What if Theology is Best Learned in Worship, Not the Classroom?

Zac HicksWorship Theology & ThoughtLeave a Comment

I’ve been blown away, lately, by what liturgical theologians (scholars who study the forms and practice of Christian worship) call the distinction between “primary theology” and “secondary theology.” Roughly, “primary theology” is the theology that is “done” through the experience of the people of God in the worship service. “Secondary theology” is what we typically think of as “theology”–abstract theory we study and ponder in books and classes.

Where is Theology Done?

In some of the worship circles I float in, we’ve talked a lot about how worship leaders need to have good theology and need to apply that theology to our worship so that we are more biblical and informed in our practice. In fact, I’m delighted by the awakening I’m witnessing among many young worship leaders I interact with who don’t just want to be rock stars. They want to be faithful pastors and passionate theologians. These are all good things.

But I have a deeper question, which I don’t think subtracts from or subverts what I just said. If anything, it adds to it. The question is, Where do Christians primarily DO theology? Where does and/or should theologizing primarily occur? I’m going to answer this question in a slightly different way than I think the scholars I’ve been reading (Oswald Bayer, Simon Chan, Aidan Kavanagh, Alexander Schmemann) would answer it but hopefully in a way that we can digest.

Knowing Through Worship

Worship, particularly corporate worship, is the deepest form of “studying theology.” We know God most deeply and fully as we worship Him.
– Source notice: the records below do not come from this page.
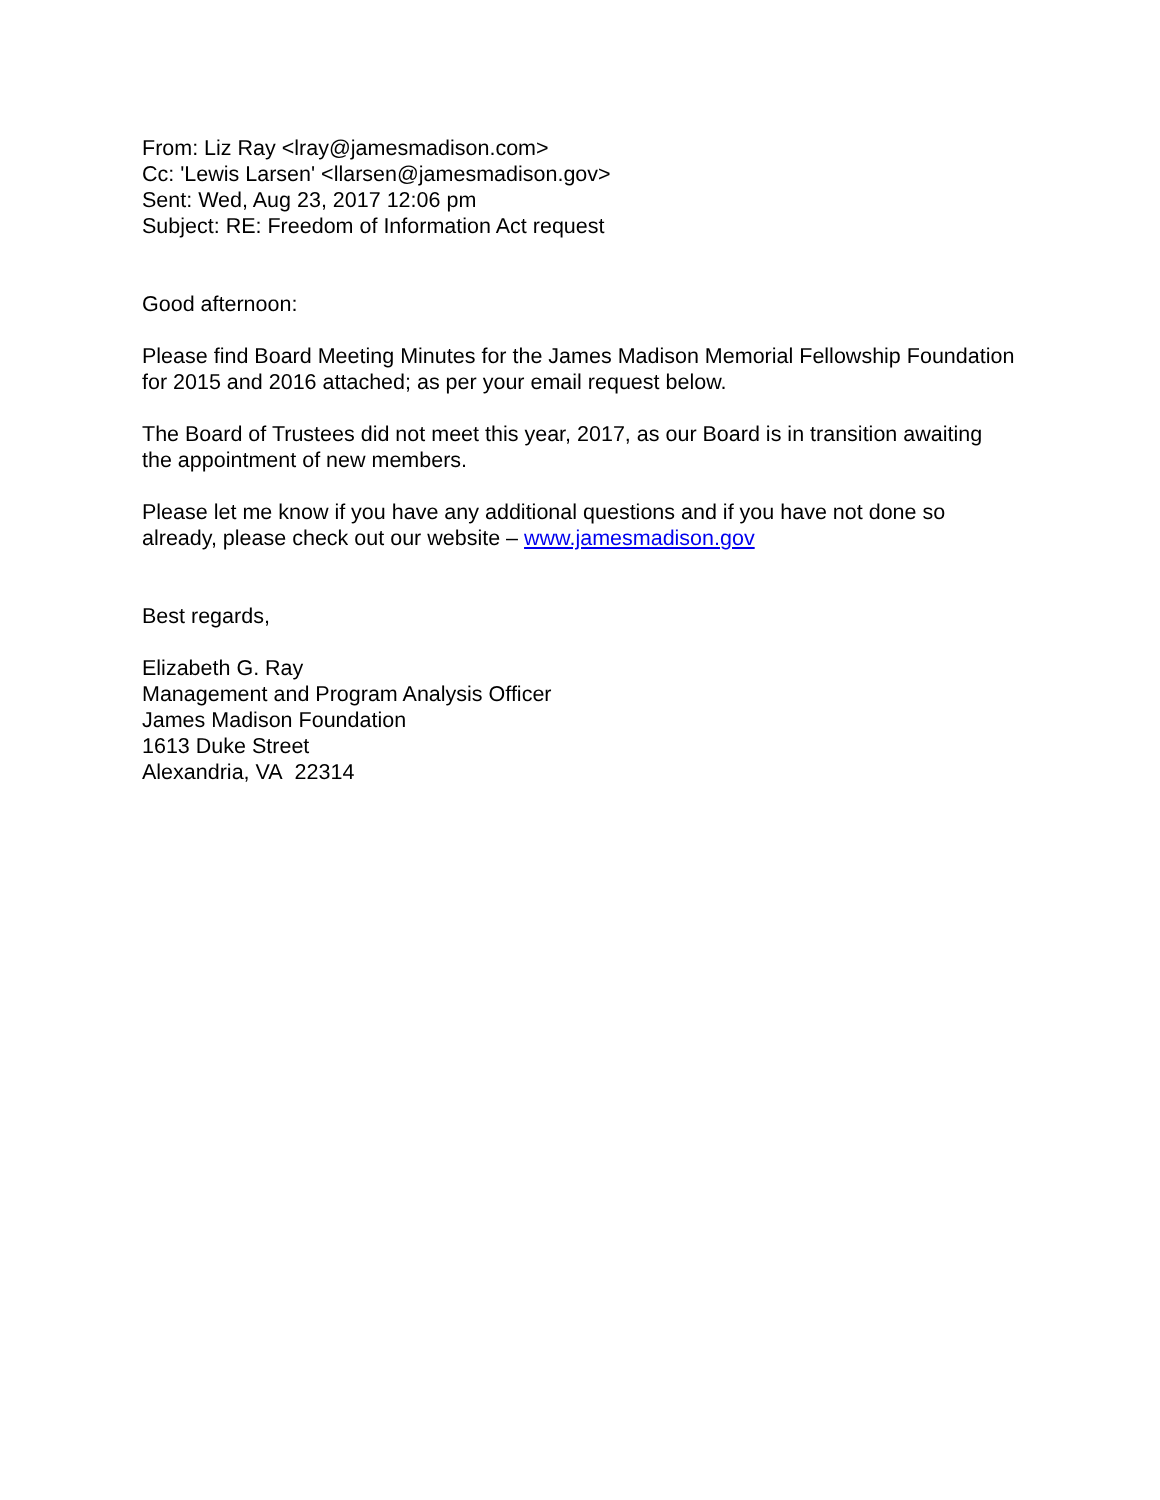From: Liz Ray <lray@jamesmadison.com>
Cc: 'Lewis Larsen' <llarsen@jamesmadison.gov>
Sent: Wed, Aug 23, 2017 12:06 pm
Subject: RE: Freedom of Information Act request
Good afternoon:
Please find Board Meeting Minutes for the James Madison Memorial Fellowship Foundation for 2015 and 2016 attached; as per your email request below.
The Board of Trustees did not meet this year, 2017, as our Board is in transition awaiting the appointment of new members.
Please let me know if you have any additional questions and if you have not done so already, please check out our website – www.jamesmadison.gov
Best regards,
Elizabeth G. Ray
Management and Program Analysis Officer
James Madison Foundation
1613 Duke Street
Alexandria, VA 22314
Before we climb up the abstraction ladder of systematic theology textbooks and impressive philosophical theologians, we can simply ask, “How does the Bible speak of ‘knowing God’?” When Martin Luther asked this question, he found the Hebrew word yada (“to know”) deeply instructive. Adam “knew” his wife. God “knows beforehand” His people. These aren’t abstract “knowings.” They are a grasping and comprehension through feeling, by experience

Now, this sounds a little scary to us conservative evangelicals. It sounds like “stuff liberals say.” It sounds like a slippery slope to heresy. We’ll talk about that, but track with me for a second. If you’ve been reading my posts for a while, you’ve been following what we’ve been saying about James K. A. Smith’s powerful observations in Desiring the Kingdom, namely, that we are primarily and fundamentally desiring beings rather than thinking beings. If this is true, then the best, most full way we “know” things is as our desires are engaged. Well, I think we can all agree that corporate worship is much more of a natural (God-ordained) context for desire-based knowing to take place than in a library with our head in a textbook or in a classroom with a laptop and a talking head up front.
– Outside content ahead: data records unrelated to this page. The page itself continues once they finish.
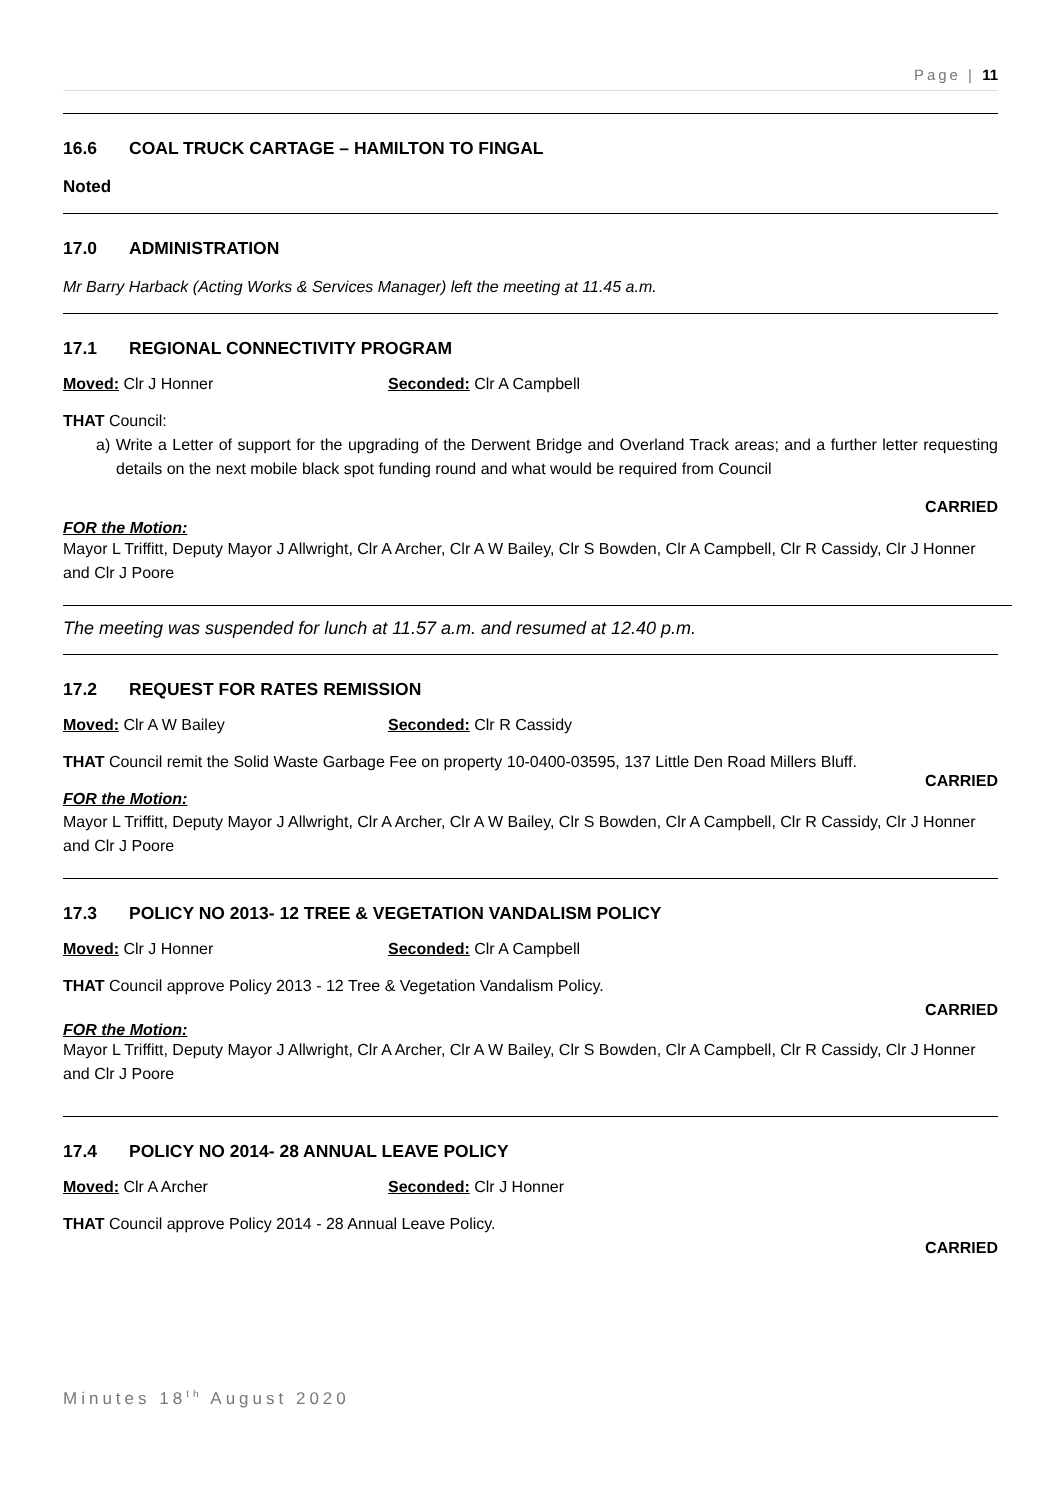Page | 11
16.6 COAL TRUCK CARTAGE – HAMILTON TO FINGAL
Noted
17.0 ADMINISTRATION
Mr Barry Harback (Acting Works & Services Manager) left the meeting at 11.45 a.m.
17.1 REGIONAL CONNECTIVITY PROGRAM
Moved: Clr J Honner Seconded: Clr A Campbell
THAT Council:
a) Write a Letter of support for the upgrading of the Derwent Bridge and Overland Track areas; and a further letter requesting details on the next mobile black spot funding round and what would be required from Council
CARRIED
FOR the Motion:
Mayor L Triffitt, Deputy Mayor J Allwright, Clr A Archer, Clr A W Bailey, Clr S Bowden, Clr A Campbell, Clr R Cassidy, Clr J Honner and Clr J Poore
The meeting was suspended for lunch at 11.57 a.m. and resumed at 12.40 p.m.
17.2 REQUEST FOR RATES REMISSION
Moved: Clr A W Bailey Seconded: Clr R Cassidy
THAT Council remit the Solid Waste Garbage Fee on property 10-0400-03595, 137 Little Den Road Millers Bluff.
CARRIED
FOR the Motion:
Mayor L Triffitt, Deputy Mayor J Allwright, Clr A Archer, Clr A W Bailey, Clr S Bowden, Clr A Campbell, Clr R Cassidy, Clr J Honner and Clr J Poore
17.3 POLICY NO 2013- 12 TREE & VEGETATION VANDALISM POLICY
Moved: Clr J Honner Seconded: Clr A Campbell
THAT Council approve Policy 2013 - 12 Tree & Vegetation Vandalism Policy.
CARRIED
FOR the Motion:
Mayor L Triffitt, Deputy Mayor J Allwright, Clr A Archer, Clr A W Bailey, Clr S Bowden, Clr A Campbell, Clr R Cassidy, Clr J Honner and Clr J Poore
17.4 POLICY NO 2014- 28 ANNUAL LEAVE POLICY
Moved: Clr A Archer Seconded: Clr J Honner
THAT Council approve Policy 2014 - 28 Annual Leave Policy.
CARRIED
Minutes 18<sup>th</sup> August 2020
Worship: Where We Talk TO God

Worship is where our awareness of who God is and what He has done spills over into embodied, affection-injected truth. This is because, unlike the classroom, we’re not merely talking about God (abstract, secondary theology), we are talking to God (primary theology). We are not just thinking abstractly about the Trinity, we are participating in Him. It’s one thing to cognitively “get” that the Father, Son, and Holy Spirit enjoy everlasting, mutual self-giving love. It’s another to stand in the middle of that love and experience it. This latter idea is the deepest sense of “doing theology,” of “knowing God.”
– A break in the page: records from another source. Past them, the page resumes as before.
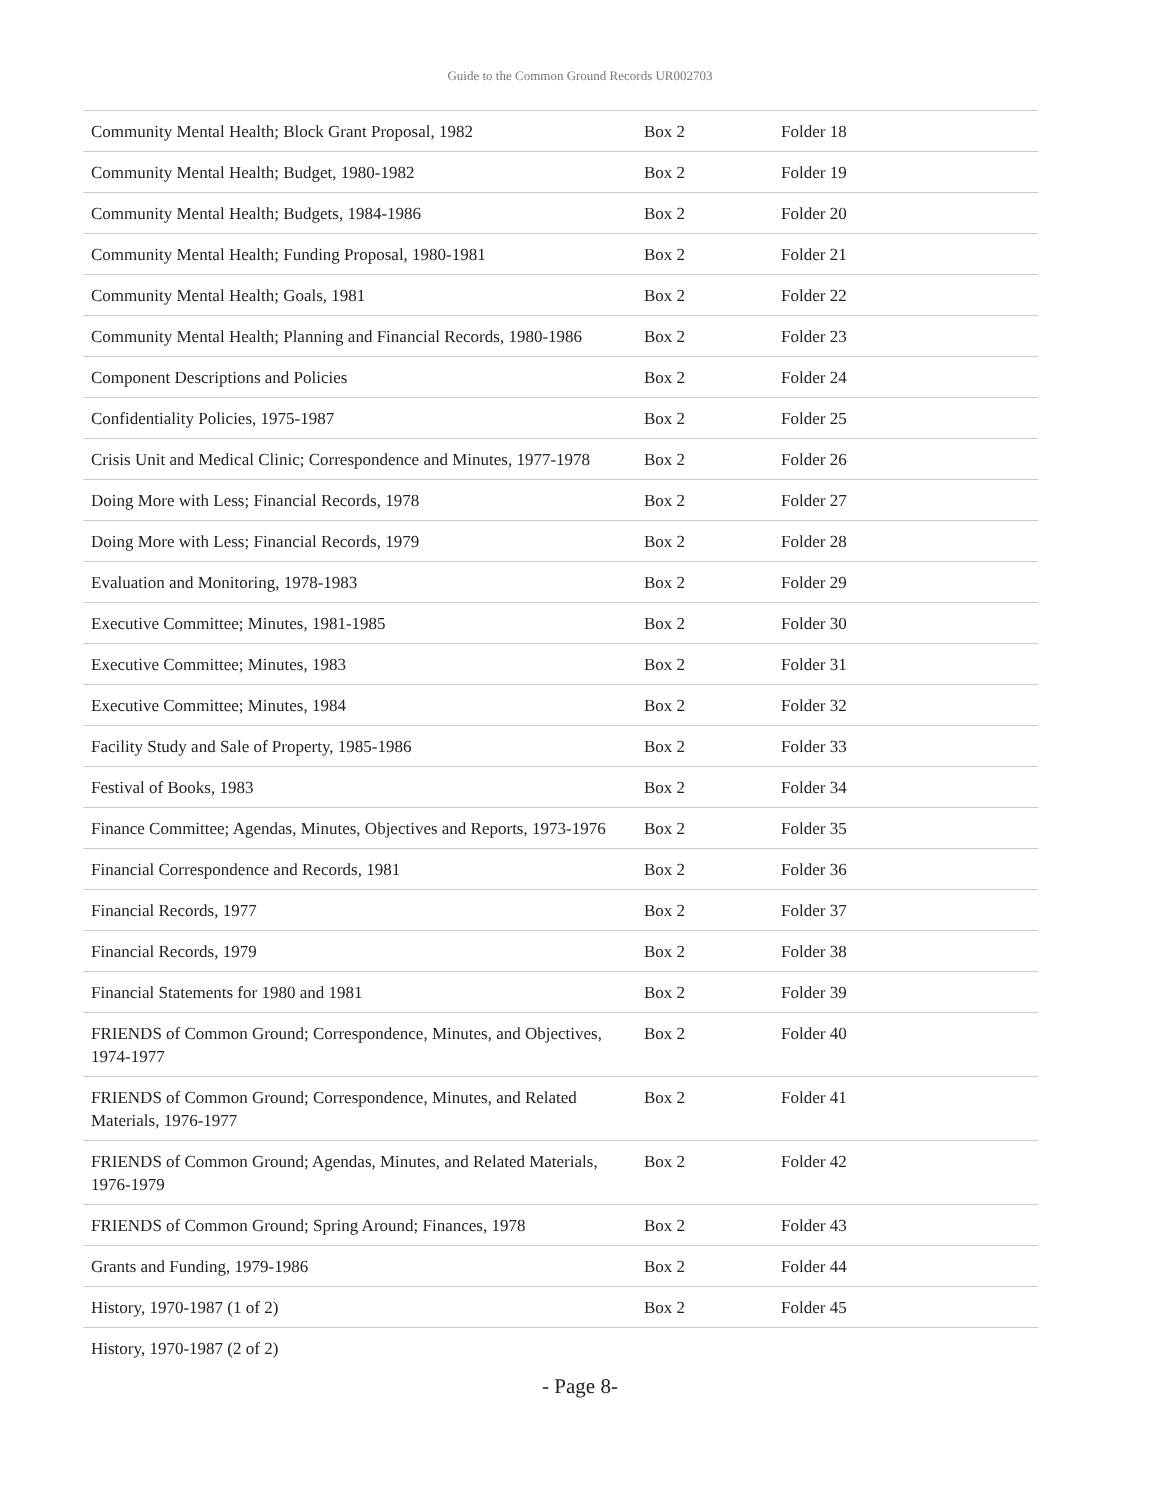Guide to the Common Ground Records UR002703
| Community Mental Health; Block Grant Proposal, 1982 | Box 2 | Folder 18 |
| Community Mental Health; Budget, 1980-1982 | Box 2 | Folder 19 |
| Community Mental Health; Budgets, 1984-1986 | Box 2 | Folder 20 |
| Community Mental Health; Funding Proposal, 1980-1981 | Box 2 | Folder 21 |
| Community Mental Health; Goals, 1981 | Box 2 | Folder 22 |
| Community Mental Health; Planning and Financial Records, 1980-1986 | Box 2 | Folder 23 |
| Component Descriptions and Policies | Box 2 | Folder 24 |
| Confidentiality Policies, 1975-1987 | Box 2 | Folder 25 |
| Crisis Unit and Medical Clinic; Correspondence and Minutes, 1977-1978 | Box 2 | Folder 26 |
| Doing More with Less; Financial Records, 1978 | Box 2 | Folder 27 |
| Doing More with Less; Financial Records, 1979 | Box 2 | Folder 28 |
| Evaluation and Monitoring, 1978-1983 | Box 2 | Folder 29 |
| Executive Committee; Minutes, 1981-1985 | Box 2 | Folder 30 |
| Executive Committee; Minutes, 1983 | Box 2 | Folder 31 |
| Executive Committee; Minutes, 1984 | Box 2 | Folder 32 |
| Facility Study and Sale of Property, 1985-1986 | Box 2 | Folder 33 |
| Festival of Books, 1983 | Box 2 | Folder 34 |
| Finance Committee; Agendas, Minutes, Objectives and Reports, 1973-1976 | Box 2 | Folder 35 |
| Financial Correspondence and Records, 1981 | Box 2 | Folder 36 |
| Financial Records, 1977 | Box 2 | Folder 37 |
| Financial Records, 1979 | Box 2 | Folder 38 |
| Financial Statements for 1980 and 1981 | Box 2 | Folder 39 |
| FRIENDS of Common Ground; Correspondence, Minutes, and Objectives, 1974-1977 | Box 2 | Folder 40 |
| FRIENDS of Common Ground; Correspondence, Minutes, and Related Materials, 1976-1977 | Box 2 | Folder 41 |
| FRIENDS of Common Ground; Agendas, Minutes, and Related Materials, 1976-1979 | Box 2 | Folder 42 |
| FRIENDS of Common Ground; Spring Around; Finances, 1978 | Box 2 | Folder 43 |
| Grants and Funding, 1979-1986 | Box 2 | Folder 44 |
| History, 1970-1987 (1 of 2) | Box 2 | Folder 45 |
| History, 1970-1987 (2 of 2) | | |
- Page 8-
So what of classroom theology? Should it be abandoned? Not at all. Simon Chan explains:

Here is where the theologian comes in. There is no reason that [this person] could not also be doing primary liturgical theology if he happens to be a member of…the worshiping community… In fact, he may be able to reflect on their common experience more accurately and, along the way, correct others’ primary expressions of their vital faith. Primary theology, in that sense, needs secondary theology if it is not to fall into error… We should therefore not make too sharp a distinction between primary and secondary theology. What the church should guard against is a secondary theology that is done outside the worshiping community, a theology that abstracts from and generalizes about the liturgy based on some supposedly “neutral” criteria.*

That’s really good.

An Encouragement, and a Warning

I want to leave worshipers and worship leaders with one resulting encouragement and one warning. First, I want to encourage worship leaders and worshipers that you are theologians and you are actively doing theology the way God has meant for it to be done when you gather and worship. Sometimes I and others who write like I do give off the impression that unless you’re seminary-trained voracious readers you shouldn’t be doing what you’re doing. Please forgive us. What you do, week in and week out, is of central value to the Church’s “theologizing,” whether or not you can distinguish between God’s communicable and incommunicable attributes and different eschatological viewpoints. You are brokering the context where God’s people most deeply and fully “know” Him and love Him. You stand on the front lines of the Church’s theologizing.

Second, I want to warn you against becoming enthralled by speakers, teachers, and “theologians” who are not deeply invested in the life and worship of a local church. My next post this week will follow up with this thought by interacting with a few choice quotes from Chan about how lethal the divorce between worship and theology can be. Any abstract theology that is not “done” at some level through interaction with the Church’s worship-life is not tapped into how God would have theology to be done

*Simon Chan, Liturgical Theology: The Church as Worshiping Community (Downers Grove: IVP, 2006), 51.